→ COMPRUEBA TU COMPRENSIÓN:
**A.** ¿Qué novela de Mejía Vallejo elogió Fernando González, según el texto sobre Mejía Vallejo?
**B.** Por favor, prosigue el texto sobre Mejía Vallejo a partir de su última oración.

→ TEXTO:
§ §

Al leer los Cuentos de zona tórrida —varios de ellos escritos en Centroamérica— y Otras historias de Balandú, me percaté que Mejía Vallejo era preciso como una balanza y aplicaba a carta cabal aquello que siempre pregonaba en el taller literario: el cuento es como un puño cerrado, una serpiente mordiéndose la cola, no le falta ni le sobra nada, como su nombre lo dice hay que contar algo; pero contar algo interesante y no aceptaba los regueros de tinta en los que nada pasa, como ocurre cuando se trata de un anecdotario.

 

A la pregunta de si el escritor nace o se hace opinaba que todo dependía de un talento heredado, además de la práctica de la escritura ayudada con un saber sobre trucos y técnicas literarias. Sin esto último no había talento que valiera. O sea: al talento innato había que añadirle la formación adquirida como escritor. Esto equivalía a afirmar que el escritor nace pero también se hace. La droga, por ejemplo, no hace escritores. Una de las cosas en que más insistía era que la droga, ni el licor, dan talento.

 

Su noción sobre el estilo era que éste es inimitable si se trata de un estilo auténtico. El estilo literario es el principal personaje de un escritor. Era inocultable su admiración por Fernando González, por la frescura de su estilo, para quien el secreto del estilo literario está en la música. El estilo metafórico y preciosista de Fernando González (quien elogió la primera novela de Mejía Vallejo, La tierra éramos nosotros) era de su gusto refinado, ya que estaba fuera de lo actual y nunca con o contra lo actual. Ahí su debate con el estilo que en su concepto no debía ser emperifollado, antielegante, sin mera palabrería o demasiado florilegio para expresar algo. Le apostaba a la escritura confeccionada con sencillez pero no con simpleza, sin palabras rebuscadas, evitando la oratoria y la retórica pero perdonando esta última a sus poetas preferidos por la hondura de su pensamiento. Y, ciertamente, el mero hecho de escribir no dice mayor cosa, porque ¿qué se escribe? y, sobre todo, ¿cómo se escribe? La autenticidad sola no sirve. Un loco o un bobo son auténticos, pero adquieren su valor sólo con un lenguaje literario.

§ §

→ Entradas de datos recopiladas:
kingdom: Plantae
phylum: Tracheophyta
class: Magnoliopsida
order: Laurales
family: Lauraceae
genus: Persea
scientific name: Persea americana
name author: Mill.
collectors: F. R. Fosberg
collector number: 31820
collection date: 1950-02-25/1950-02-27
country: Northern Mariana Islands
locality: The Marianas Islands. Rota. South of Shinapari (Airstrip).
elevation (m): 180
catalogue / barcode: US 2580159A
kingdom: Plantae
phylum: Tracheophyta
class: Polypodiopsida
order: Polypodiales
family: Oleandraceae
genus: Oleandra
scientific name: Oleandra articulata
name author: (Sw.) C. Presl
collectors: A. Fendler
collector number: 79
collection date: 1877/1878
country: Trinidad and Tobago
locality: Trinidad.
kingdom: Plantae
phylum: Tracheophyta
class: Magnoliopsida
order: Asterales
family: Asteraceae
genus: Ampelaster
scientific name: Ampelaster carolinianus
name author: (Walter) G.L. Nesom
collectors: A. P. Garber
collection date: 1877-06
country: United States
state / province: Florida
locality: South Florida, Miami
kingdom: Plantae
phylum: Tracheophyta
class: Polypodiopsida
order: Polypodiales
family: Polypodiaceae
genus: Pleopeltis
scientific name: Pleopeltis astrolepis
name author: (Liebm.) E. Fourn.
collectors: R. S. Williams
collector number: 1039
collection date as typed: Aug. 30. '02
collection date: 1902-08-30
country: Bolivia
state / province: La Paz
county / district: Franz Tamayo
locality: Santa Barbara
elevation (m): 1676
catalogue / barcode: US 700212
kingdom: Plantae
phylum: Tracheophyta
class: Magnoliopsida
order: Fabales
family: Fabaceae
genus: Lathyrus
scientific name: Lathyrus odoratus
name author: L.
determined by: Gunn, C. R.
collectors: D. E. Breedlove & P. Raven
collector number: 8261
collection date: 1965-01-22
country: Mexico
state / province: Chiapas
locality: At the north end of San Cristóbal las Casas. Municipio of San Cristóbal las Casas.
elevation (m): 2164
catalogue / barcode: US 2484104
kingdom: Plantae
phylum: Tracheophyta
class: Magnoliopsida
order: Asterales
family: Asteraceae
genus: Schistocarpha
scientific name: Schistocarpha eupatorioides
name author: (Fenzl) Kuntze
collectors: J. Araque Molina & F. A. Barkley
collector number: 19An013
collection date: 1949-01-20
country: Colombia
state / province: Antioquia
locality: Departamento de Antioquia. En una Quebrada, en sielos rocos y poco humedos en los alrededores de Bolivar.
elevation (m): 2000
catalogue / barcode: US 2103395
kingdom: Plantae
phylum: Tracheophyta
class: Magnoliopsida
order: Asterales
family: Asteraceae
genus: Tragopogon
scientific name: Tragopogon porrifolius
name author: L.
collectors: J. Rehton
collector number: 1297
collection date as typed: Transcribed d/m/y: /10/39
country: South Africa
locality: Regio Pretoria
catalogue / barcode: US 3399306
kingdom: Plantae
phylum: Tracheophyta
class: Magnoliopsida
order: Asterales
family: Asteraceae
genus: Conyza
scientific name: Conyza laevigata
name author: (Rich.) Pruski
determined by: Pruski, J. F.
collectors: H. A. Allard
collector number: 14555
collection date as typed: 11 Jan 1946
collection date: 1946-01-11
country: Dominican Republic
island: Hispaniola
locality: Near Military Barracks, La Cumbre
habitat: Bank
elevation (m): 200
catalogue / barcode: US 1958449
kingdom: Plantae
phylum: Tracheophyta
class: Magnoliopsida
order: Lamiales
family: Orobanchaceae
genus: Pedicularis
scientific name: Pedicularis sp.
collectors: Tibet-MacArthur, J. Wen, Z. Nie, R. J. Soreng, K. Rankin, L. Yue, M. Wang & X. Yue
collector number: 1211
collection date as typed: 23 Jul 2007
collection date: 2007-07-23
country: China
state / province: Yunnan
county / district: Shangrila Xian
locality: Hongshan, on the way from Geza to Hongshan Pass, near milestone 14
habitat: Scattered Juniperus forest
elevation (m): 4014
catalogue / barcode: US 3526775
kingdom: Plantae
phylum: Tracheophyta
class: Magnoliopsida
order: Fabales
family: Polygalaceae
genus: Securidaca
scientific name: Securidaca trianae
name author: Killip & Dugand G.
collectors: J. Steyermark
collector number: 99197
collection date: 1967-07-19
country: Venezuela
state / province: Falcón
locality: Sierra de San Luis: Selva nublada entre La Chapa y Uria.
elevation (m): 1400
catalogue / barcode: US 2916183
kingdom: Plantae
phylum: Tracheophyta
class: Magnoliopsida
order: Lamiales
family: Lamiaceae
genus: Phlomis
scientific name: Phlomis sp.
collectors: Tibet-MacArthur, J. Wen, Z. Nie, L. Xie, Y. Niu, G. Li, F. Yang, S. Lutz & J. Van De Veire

§ §

→ RESPUESTAS POR TAREA:
**A.** La tierra éramos nosotros.

**B.**
El camino universal

 

Su visión del hombre se traducía en que le toca recorrer un camino de espinas y abrojos que lo tienen herido y maltrecho, enfermo y dolorido. Esa visión trágica o dramática de la existencia se refleja en su afirmación de que «La ciencia ha fracasado en su intento de hacer feliz al hombre». Lo decía también su mirada lánguida, triste y profunda, una mirada larga que había caminado por mucho tiempo a través de rocas y montes y en la que brotaba el dolor de existir. Su mirada era, además, como un precipitado de su soledad marcada con el sello de la grandeza.

 

En su infancia la muerte lo invadió hasta marcarle la convicción de que ella vive adentro, aunque su pensamiento infantil no tuviera recursos filosóficos para definirla. De ahí que la muerte atraviese como un hilo rojo toda su obra. Basta con leer su ensayo «Breve elogio de la muerte» para saber que se empieza a morir desde que se nace; es un escrito poético y filosófico en el que empieza diciendo que desde niños hemos sido educados con un pavor desmesurado hacia la muerte, como si ella fuera extraña al individuo y no guardara ese definitivo silencio de liberación. Y continúa con una concepción en que la muerte hace parte sustancial de la vida y el epitafio latino expresa su sentencia: «Porque cada vida lleva en sí las semillas de su propia destrucción». Es decir, la muerte al igual que la vida tiene grandezas inconmensurables.

Una saga como la de Balandú no ha terminado. Cada lector seguirá escribiéndola. De modo que la desaparición de Manuel Mejía Vallejo fue sólo un alto en el camino. Su provincialismo ha legado con generosidad una obra universal.

 

Referencias:

[1] Véase Otras historias de Balandú.

[2] Hojas de papel, Bogotá, Universidad Nacional de Colombia, 1985,  p. 147. El Hotel Nutibara ha sido un lugar de tradición en Medellín.